▸ Extract:
[Cite as O.G. v. Middleburg Hts., 2017-Ohio-7604.]
Court of Appeals of Ohio
EIGHTH APPELLATE DISTRICT
COUNTY OF CUYAHOGA
JOURNAL ENTRY AND OPINION
No. 105056
O.G., ET AL.
PLAINTIFFS-APPELLANTS
vs.
CITY OF MIDDLEBURG HEIGHTS, ET AL.
DEFENDANTS-APPELLEES
JUDGMENT:
AFFIRMED
Civil Appeal from the
Cuyahoga County Court of Common Pleas
Case No. CV-16-858901
BEFORE: Laster Mays, J., E.A. Gallagher, P.J., and Stewart, J.
RELEASED AND JOURNALIZED: September 14, 2017
-i-
ATTORNEY FOR APPELLANTS
Daniel J. Ryan
Ryan L.L.P., Inc.
55 Public Square, 21st Floor
Cleveland, Ohio 44113
ATTORNEY FOR APPELLEES
Robert P. Lynch
Kathleen M. Guarente & Associates
Park Center Plaza II, Suite 450
6150 Oak Tree Boulevard
Independence, Ohio 44131
ANITA LASTER MAYS, J.:
{¶1} Plaintiffs-appellants, M.G. (“Father”) and A.G. (“Mother”), appeal the trial
court’s grant of summary judgment in favor of appellee city of Middleburg Heights
(“city”), finding that the city is immune from liability for an injury sustained by their
minor child, O.G., at the city’s recreation center (“Center”). We affirm.

▸ Supplied material:
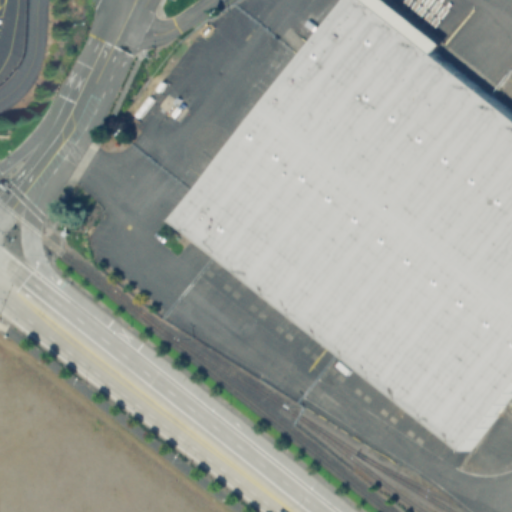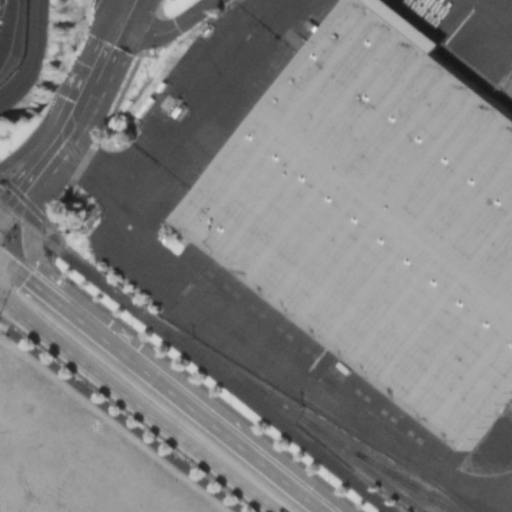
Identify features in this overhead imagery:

▸ Task set:
a) Please mark each statement about the court opinion above yes or no, and quote the opinion's exact deciding words for each. (i) The appeal came from the Lorain County Court of Common Pleas. (ii) The child O.G. was injured at the city's recreation center. (iii) The appeals court affirmed the judgment.
b) Name every judge the court opinion lists as hearing the case, with the title given for each.

▸ Answer list:
a)
(i) No: "Cuyahoga County Court of Common Pleas"
(ii) Yes: "an injury sustained by their minor child, O.G., at the city’s recreation center"
(iii) Yes: "We affirm."

b)
Laster Mays, J.
E.A. Gallagher, P.J.
Stewart, J.